*** Begin section ***

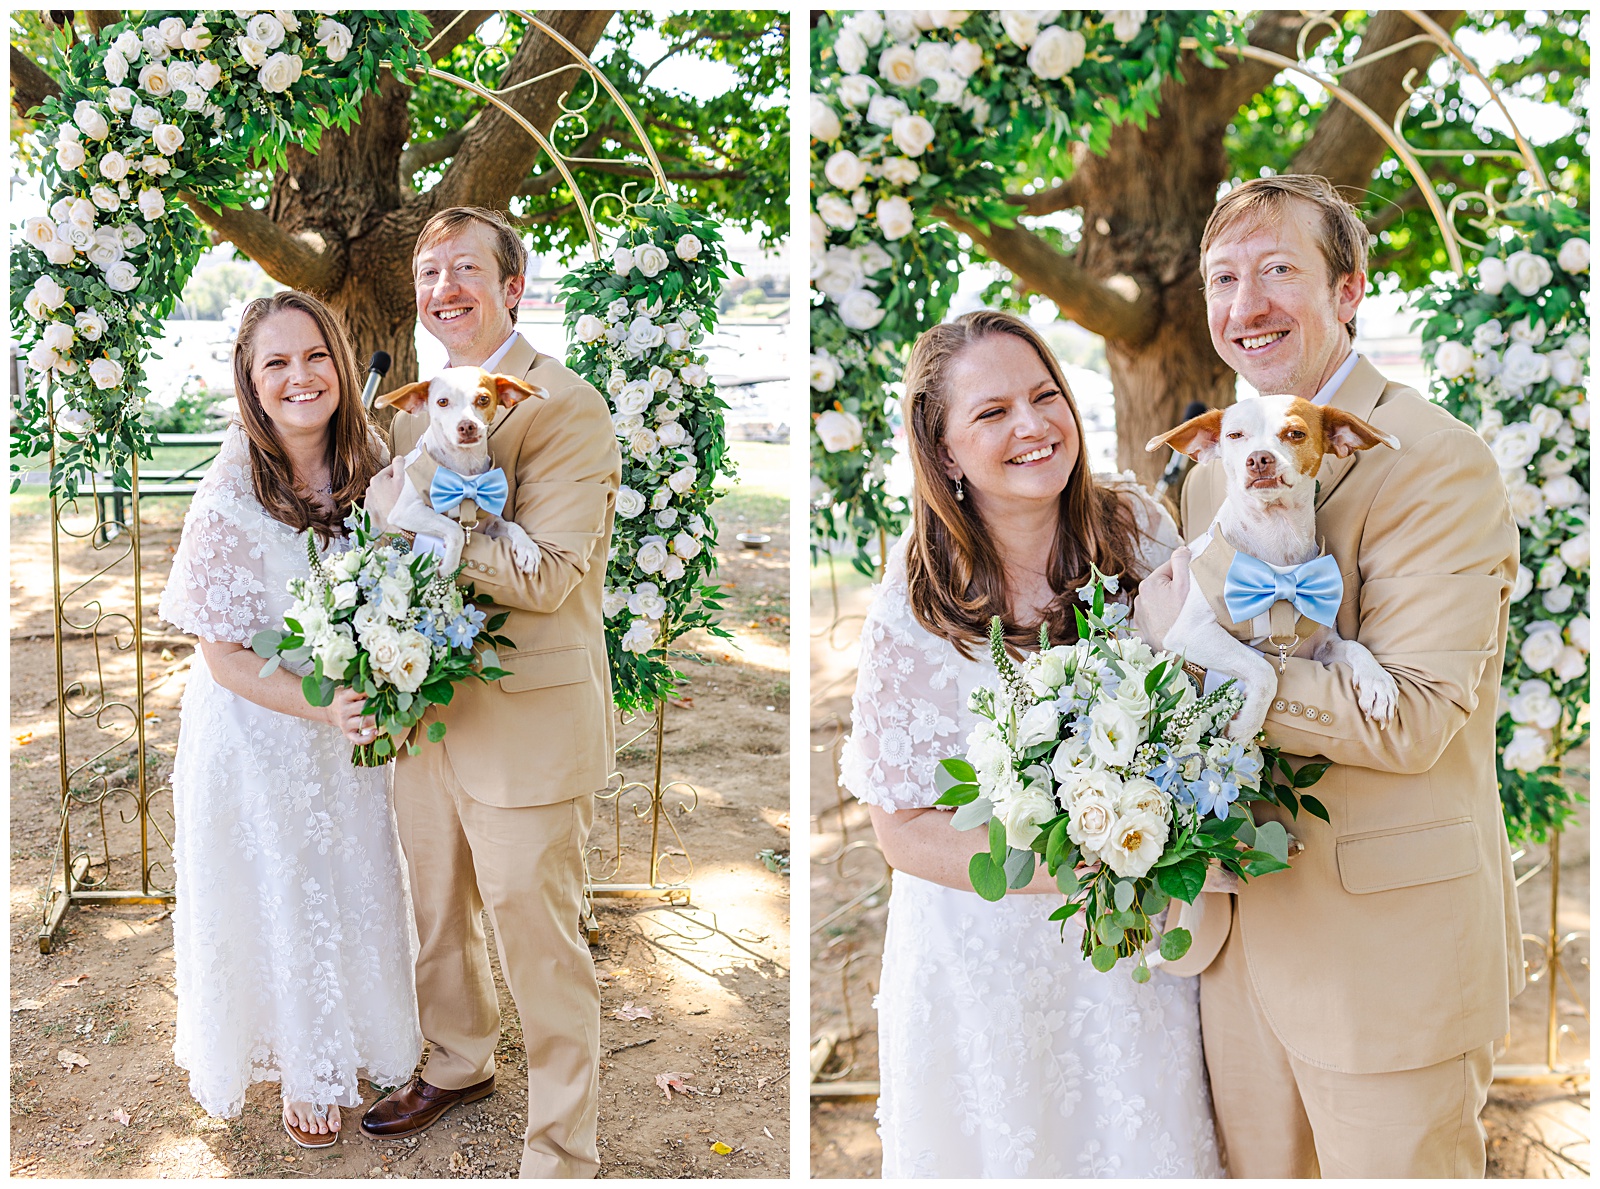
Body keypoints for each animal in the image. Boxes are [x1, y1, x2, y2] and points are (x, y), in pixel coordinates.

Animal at [376, 369, 547, 579]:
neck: (464, 470)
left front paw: (528, 548)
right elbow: (455, 528)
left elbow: (513, 526)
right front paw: (449, 565)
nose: (467, 426)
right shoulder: (406, 511)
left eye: (484, 399)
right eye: (442, 402)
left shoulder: (490, 525)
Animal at [1152, 395, 1401, 739]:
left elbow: (1354, 646)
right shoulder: (1191, 632)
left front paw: (1377, 681)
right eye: (1235, 435)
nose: (1258, 459)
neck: (1277, 542)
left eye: (1296, 433)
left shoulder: (1321, 647)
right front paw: (1246, 726)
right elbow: (1264, 668)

*** End section ***

Will you return exactly the lines above from the one with "neck: (464, 470)" down to the one with "nose: (1258, 459)", counting both as part of the range?

neck: (464, 470)
left front paw: (528, 548)
right elbow: (455, 528)
left elbow: (513, 526)
right front paw: (449, 565)
nose: (467, 426)
right shoulder: (406, 511)
left eye: (484, 399)
right eye: (442, 402)
left shoulder: (490, 525)
Animal at [1152, 395, 1401, 739]:
left elbow: (1354, 646)
right shoulder: (1191, 632)
left front paw: (1377, 681)
right eye: (1235, 435)
nose: (1258, 459)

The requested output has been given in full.